-------- Seçilen Metin

Abaküs Yazılım
8. Hukuk Dairesi
Esas No: 2021/4964
Karar No: 2021/11860
Karar Tarihi: 01.12.2021

Yargıtay 8. Hukuk Dairesi 2021/4964 Esas 2021/11860 Karar Sayılı İlamı

8. Hukuk Dairesi         2021/4964 E.  ,  2021/11860 K.

    "İçtihat Metni"

    MAHKEMESİ : Antalya Bölge Adliye Mahkemesi 8. Hukuk Dairesi

    Taraflar arasında Mersin Kadastro Mahkemesinde görülen dava sonucunda verilen hükme karşı davacı Hazine vekili ile davalı vekili tarafından istinaf yoluna başvurulması üzerine Antalya Bölge Adliye Mahkemesi 8. Hukuk Dairesince istinaf başvurularının ayrı ayrı reddine karar verilmiş, bu kararın davacı Hazine vekili tarafından temyizi üzerine Bölge Adliye Mahkemesi tarafından Daire kararı kesin olduğundan temyiz dilekçesinin reddine dair ek karar verilmesi üzerine, bu kez davacı Hazine vekili tarafından Bölge Adliye Mahkemesi kararı temyiz edilmiş olmakla; dosya incelendi, gereği düşünüldü:

    K A R A R

    Kadastro sırasında ... İlçesi ... Mahallesi çalışma alanında bulunan 105 ada 193 parsel sayılı 2.136,48 metrekare yüzölçümündeki taşınmaz irsen intikal, taksim ve kazandırıcı zaman aşımı zilyetliği nedeniyle sera vasfı ile ... adına tespit edilmiştir.
    Davacı Hazine, çekişmeli taşınmazın devletin hüküm ve tasarrufu altındaki yerlerden olduğu iddiasına dayanarak dava açmıştır.

----------------
-------- Çıkarılan Kayıtlar

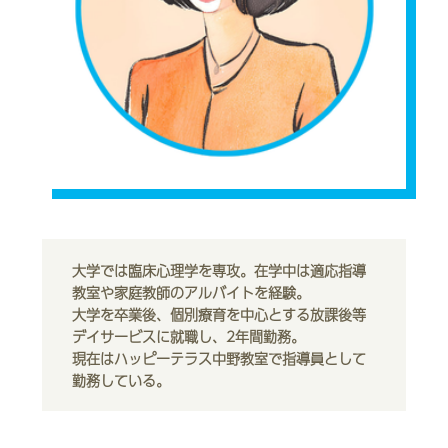
大学では臨床心理学を専攻。在学中は適応指導
教室や家庭教師のアルバイトを経験。
大学を卒業後、個別療育を中心とする放課後等
デイサービスに就職し、2年間勤務。
現在はハッピーテラス中野教室で指導員として
勤務している。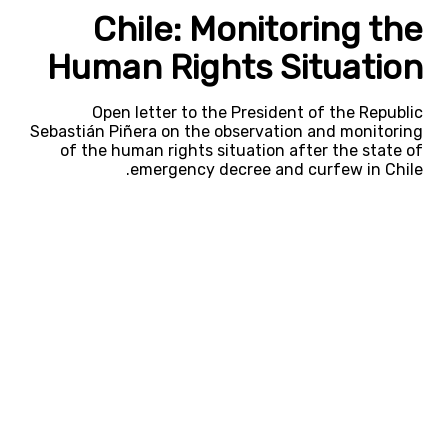
Chile: Monitoring the
Human Rights Situation
Open letter to the President of the Republic
Sebastián Piñera on the observation and monitoring
of the human rights situation after the state of
emergency decree and curfew in Chile.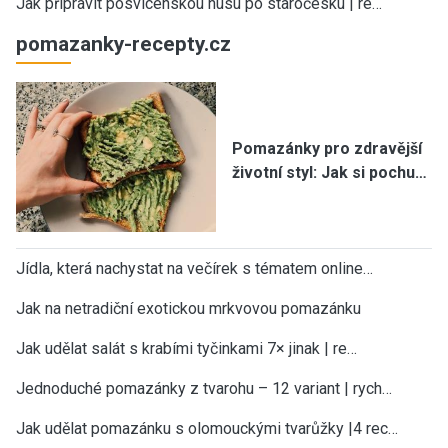
Jak připravit posvícenskou husu po staročesku | re…
pomazanky-recepty.cz
Pomazánky pro zdravější
životní styl: Jak si pochu…
Jídla, která nachystat na večírek s tématem online…
Jak na netradiční exotickou mrkvovou pomazánku
Jak udělat salát s krabími tyčinkami 7× jinak | re…
Jednoduché pomazánky z tvarohu – 12 variant | rych…
Jak udělat pomazánku s olomouckými tvarůžky |4 rec…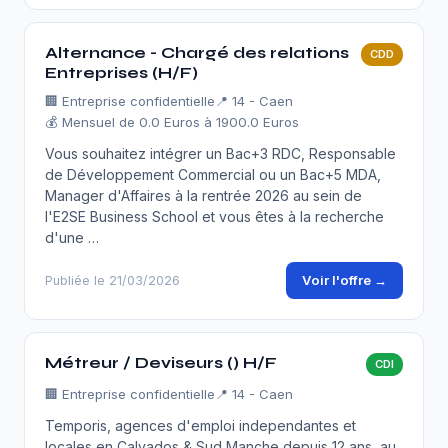
Alternance - Chargé des relations
CDD
Entreprises (H/F)
🏢
Entreprise confidentielle
📍 14 - Caen
💰 Mensuel de 0.0 Euros à 1900.0 Euros
Vous souhaitez intégrer un Bac+3 RDC, Responsable
de Développement Commercial ou un Bac+5 MDA,
Manager d'Affaires à la rentrée 2026 au sein de
l'E2SE Business School et vous êtes à la recherche
d'une …
Voir l'offre →
Publiée le 21/03/2026
Métreur / Deviseurs () H/F
CDI
🏢
Entreprise confidentielle
📍 14 - Caen
Temporis, agences d'emploi independantes et
locales en Calvados & Sud Manche depuis 12 ans, au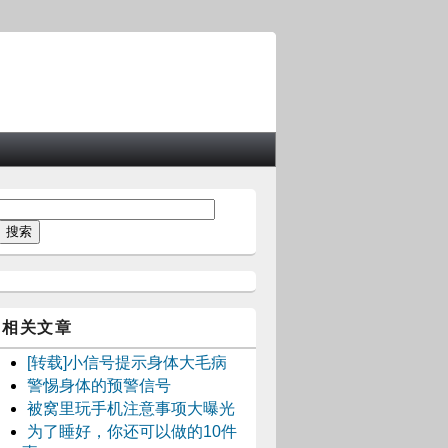
相关文章
[转载]小信号提示身体大毛病
警惕身体的预警信号
被窝里玩手机注意事项大曝光
为了睡好，你还可以做的10件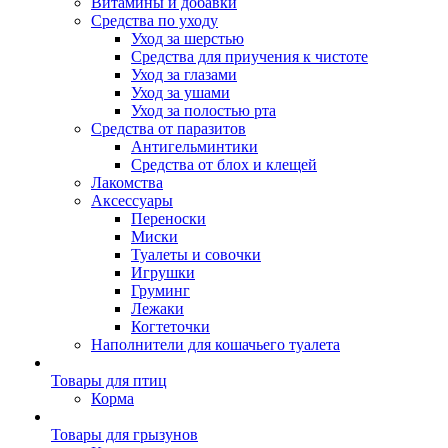
Витамины и добавки
Средства по уходу
Уход за шерстью
Средства для приучения к чистоте
Уход за глазами
Уход за ушами
Уход за полостью рта
Средства от паразитов
Антигельминтики
Средства от блох и клещей
Лакомства
Аксессуары
Переноски
Миски
Туалеты и совочки
Игрушки
Груминг
Лежаки
Когтеточки
Наполнители для кошачьего туалета
Товары для птиц
Корма
Товары для грызунов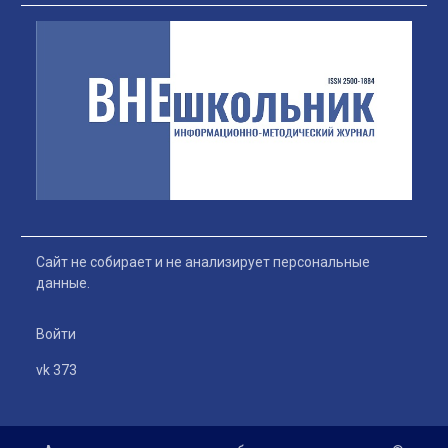
Сайт не собирает и не анализирует персональные
данные.
Войти
vk 373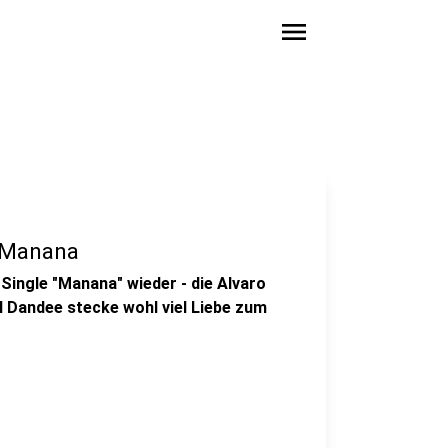
menu
- Manana
 Single "Manana" wieder - die Alvaro
El Dandee stecke wohl viel Liebe zum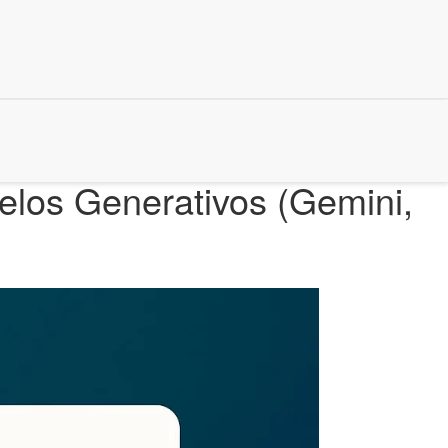
los Generativos (Gemini,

----------------

Yapılacaklar:
**1.** Yargıtay kararı metnine göre 105 ada 193 parsel sayılı taşınmazın yüzölçümü kaç metrekaredir?
**2.** Yargıtay kararı metnini son cümlesinden sonra sürdürün.

Görev Yanıtları:
**1.** 2.136,48 metrekare.

**2.**
    Mahkemece yapılan yargılama sonunda; davanın kabulüne, çekişmeli 105 ada 193 parsel sayılı taşınmazın tespitinin iptali ile tarla vasfıyla Hazine adına tespit ve tesciline, taşınmazın kütüğünün beyanlar hanesine fen bilirkişi ..."ın 25.10.2016 havale tarihli raporuna ekli krokide pembe kalemle çizili olarak gösterilen seranın davalı ..."ya ait olduğu şerhinin yazılmasına karar verilmiş; hükmün davacı Hazine vekili ile davalı vekili tarafından istinaf edilmesi üzerine Antalya Bölge Adliye Mahkemesi 8. Hukuk Dairesince, istinaf taleplerinin ayrı ayrı reddine karar verilmiş, iş bu kararın davacı Hazine vekili tarafından temyiz edilmesi üzerine 28.9.2017 tarihli ek karar ile, davacı vekilinin temyiz dilekçesinin, kararın HMK"nin 362/1-a maddesi uyarınca kesin nitelikte bulunması nedeniyle HMK"nin 366/1 maddesi atfıyla 346/1 maddesi uyarınca reddine karar verilmiş ve bu kez iş bu ek karar davacı Hazine vekili tarafından temyiz edilmiştir.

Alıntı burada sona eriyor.